Lots of losses along the way for a roller coaster of course, friction on the wheels and aero-drag etc.

For the motor cogging around, there are no loss components that aren't already going to be identical regardless of cogging torque ripple magnitude.

If the wheel moves a magnet passed iron, you have your core loss. Period. The moment a magnet moves passed the iron, it orients the material to align along the flux paths, and this incurs iron hysteresis losses (which are often the dominate loss component at the low speeds a human would be pedaling a motor).

If you position the magnets/teeth to make the biggest torque ripple you can, or lay them out to have zero torque ripple, your core losses will not be effected, and the power the human needs to input to move the bike will remain unchanged (because all the cogging related torque ripple was never a loss-source to begin with).




I do not doubt the motor is easy to pedal. I am a huge fan of easy to pedal motors. If a motor requires reduced power losses to pedal, it means it has reduced core losses. It is unrelated to it's cogging torque ripple (which always sums zero) or however many phases someone wants to wind it to have etc.
 
For the dozen or so members who have had the chance to ride my current deathbike, you will find it also has virtually zero cogging.

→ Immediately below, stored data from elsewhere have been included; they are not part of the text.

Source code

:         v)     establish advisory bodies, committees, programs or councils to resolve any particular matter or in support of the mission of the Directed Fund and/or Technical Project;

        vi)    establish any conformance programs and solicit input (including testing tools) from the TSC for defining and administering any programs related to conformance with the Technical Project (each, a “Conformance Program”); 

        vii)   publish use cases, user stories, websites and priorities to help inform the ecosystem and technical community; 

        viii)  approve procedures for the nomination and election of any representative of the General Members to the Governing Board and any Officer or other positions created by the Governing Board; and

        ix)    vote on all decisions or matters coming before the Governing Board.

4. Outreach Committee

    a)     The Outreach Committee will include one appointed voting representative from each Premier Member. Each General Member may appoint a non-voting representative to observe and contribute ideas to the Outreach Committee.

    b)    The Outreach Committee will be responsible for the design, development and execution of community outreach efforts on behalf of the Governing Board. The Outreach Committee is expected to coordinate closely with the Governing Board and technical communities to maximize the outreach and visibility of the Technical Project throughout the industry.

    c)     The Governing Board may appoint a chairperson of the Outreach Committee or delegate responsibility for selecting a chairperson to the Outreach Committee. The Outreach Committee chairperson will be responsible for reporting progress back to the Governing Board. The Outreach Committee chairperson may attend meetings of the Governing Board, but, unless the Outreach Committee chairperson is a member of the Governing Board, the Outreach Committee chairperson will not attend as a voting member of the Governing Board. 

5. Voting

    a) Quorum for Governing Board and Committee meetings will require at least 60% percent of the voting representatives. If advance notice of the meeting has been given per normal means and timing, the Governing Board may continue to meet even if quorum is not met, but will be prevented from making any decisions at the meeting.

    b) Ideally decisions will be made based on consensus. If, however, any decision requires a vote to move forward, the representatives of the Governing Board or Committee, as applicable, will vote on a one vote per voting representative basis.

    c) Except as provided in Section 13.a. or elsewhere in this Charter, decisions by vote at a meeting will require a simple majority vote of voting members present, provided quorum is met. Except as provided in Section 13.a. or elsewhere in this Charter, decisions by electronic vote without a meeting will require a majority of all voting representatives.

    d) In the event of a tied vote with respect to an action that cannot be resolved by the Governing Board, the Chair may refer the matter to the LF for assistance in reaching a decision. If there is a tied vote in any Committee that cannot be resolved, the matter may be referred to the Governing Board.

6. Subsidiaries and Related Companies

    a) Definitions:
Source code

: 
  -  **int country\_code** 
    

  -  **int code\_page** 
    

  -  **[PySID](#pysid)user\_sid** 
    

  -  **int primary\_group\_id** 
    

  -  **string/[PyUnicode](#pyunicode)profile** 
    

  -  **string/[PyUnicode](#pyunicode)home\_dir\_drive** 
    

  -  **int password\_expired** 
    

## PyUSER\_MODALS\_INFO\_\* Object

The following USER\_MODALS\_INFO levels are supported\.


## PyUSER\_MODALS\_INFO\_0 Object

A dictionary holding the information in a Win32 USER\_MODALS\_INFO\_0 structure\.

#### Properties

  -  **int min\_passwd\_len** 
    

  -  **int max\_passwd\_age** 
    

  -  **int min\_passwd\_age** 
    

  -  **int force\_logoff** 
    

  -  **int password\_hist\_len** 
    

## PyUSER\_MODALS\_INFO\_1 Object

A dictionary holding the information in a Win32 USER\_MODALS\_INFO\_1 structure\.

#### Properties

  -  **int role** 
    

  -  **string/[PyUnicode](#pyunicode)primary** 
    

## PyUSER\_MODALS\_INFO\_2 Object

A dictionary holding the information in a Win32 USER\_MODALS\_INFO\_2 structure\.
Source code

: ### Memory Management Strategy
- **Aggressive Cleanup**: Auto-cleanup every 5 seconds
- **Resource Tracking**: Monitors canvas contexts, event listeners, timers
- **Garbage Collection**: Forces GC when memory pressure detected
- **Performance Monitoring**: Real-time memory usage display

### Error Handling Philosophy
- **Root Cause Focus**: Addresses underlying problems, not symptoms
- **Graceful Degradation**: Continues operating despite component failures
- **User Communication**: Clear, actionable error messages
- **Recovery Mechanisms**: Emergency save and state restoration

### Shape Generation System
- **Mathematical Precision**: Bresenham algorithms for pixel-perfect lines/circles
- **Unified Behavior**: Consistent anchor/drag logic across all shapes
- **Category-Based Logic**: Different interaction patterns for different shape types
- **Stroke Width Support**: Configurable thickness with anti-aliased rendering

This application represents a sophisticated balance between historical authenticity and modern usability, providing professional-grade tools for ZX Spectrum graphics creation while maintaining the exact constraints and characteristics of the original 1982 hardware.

I would have to check it's data, but I think it's even lower than the torque ripple shown on the graphs for either of these hubmotors. This is something a motor designer can choose to do for any PMAC motor if they choose, and it certainly is unrelated to the number of phases or whatever nonsense someone may try to pitch to you.

Unfortunately for deathbike, cogging has zero effect on the energy needed to propel the bike by pedaling (other than making it easier to get initial wheel rotation), so deathbike is still a pig to pedal at more than walking speed due to the core losses that ever motor using iron and magnets incurs.
 
I don't want to sound like having 5p drive is only a gimick. Its not.
It let's you share your drive current burden among 10fets in your power stage rather than 6. That's pretty huge for keeping an in-motor controller reliable. (Due to heat path limitations of in-motor control)

In theory it could be designed to have an almost immeasurably small improvement in drive torque ripple and efficiency.

In practice, we know with 3-phase drive its possible to have >98% efficiency, and of that 2% inefficiency left to improve upon, almost none of it can be reduced by going to 5p, or however many phases one may wish to use, but some tiny fraction that would be tricky to even measure could be improved theoretically if they choose to use the 5p topology to maximize winding factor.

The big and real benefit is distribution of the power stage over more components, and that's worth doing it for alone.

I like this motor. I think its killer the competent Tidalforce crew designed it.

However, ES is not the place for BS marketing to go unchecked for any product.

An ES vendors first step should be self-education to at minimum, an understanding of his products (types of core losses and there causes in a motor etc).

Then with your knowledge, you will be empowered to create marketing stuff that is factual, and doesn't require wasting folks kindly donated time to correct things to prevent spreading miseducation to members.